Merci Boris Wolowiec.
Je vais lire ces notes.
Je vais souvent sur votre site. Ces publications en ligne sont une grande réussite à mon avis. 
J'ai de plus en plus de mal à écrire malgré la reconnaissance vocale. Ma voix s'affaiblit et je n’arrête pas de me corriger.
Excusez donc ce court message mais je ne manquerai pas de vous lire ; c'est ce que je fais de mieux aujourd'hui.
Je vous répondrai bientôt.

A bientôt,

Philippe Jaffeux

 

 

 

 

 

 

 

 

 

 

 

 

Bonjour Boris Wolowiec,

 

 

 

Merci.
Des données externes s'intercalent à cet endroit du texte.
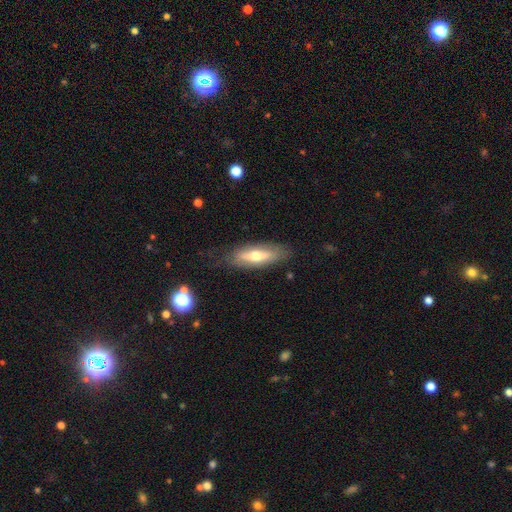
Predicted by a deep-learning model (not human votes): Q: Smooth or featured?
A: smooth (51%); runner-up: featured or disk (42%)
Q: How rounded?
A: in between (56%); runner-up: cigar-shaped (42%)
Q: Merging?
A: none (75%); runner-up: minor disturbance (17%)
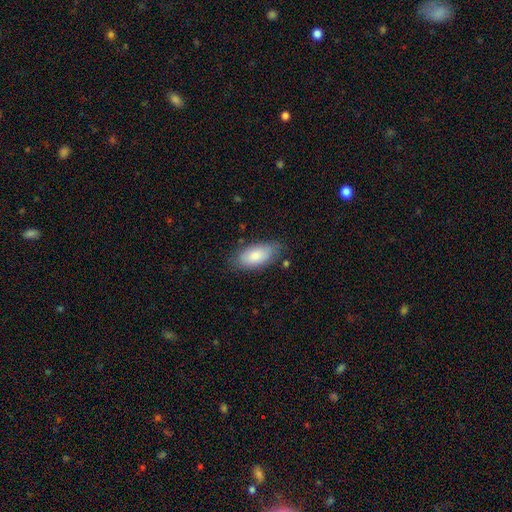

Oui...Peut-être que l'électricité a pris la place de nos rêves parce qu'elle est venue à bout de la nuit. Et si le rôle des ordinateurs se réduisait à essayer de nous faire comprendre que nos vies sont (aussi) des rêves ?

 

Moi aussi, j'ai du mal à apprécier la pensée de Freud qui ne m'apparait être rien d'autre qu'un ixième dogme dualiste. L'essentiel est toujours, par contre, pour moi de pouvoir me livrer au chaos, au mélange, aux polarités complémentaires, au métissage etc…

 

Votre analyse est pertinente mais, si je peux me permettre, elle s'appuie (un peu) sur un tour de force rhétorique, une argumentation, un discours et je préfère vos approches (intuitions) immédiatement poétiques (Sang/silence, par exemple).  

 

Néanmoins, le rapprochement que vous faites entre l'inconscient et l'informatique est très pertinent et c'est peut-être celui-ci qui détermine aujourd'hui, en partie, l'état de nos sociétés occidentales.

 

J'essaie de m'intéresser à l'après Ponge (électrique aussi) ; J.M.Gleize en particulier.

 

J'essaierai de vous écrire bientôt plus longuement mais pour l'instant c'est un peu difficile.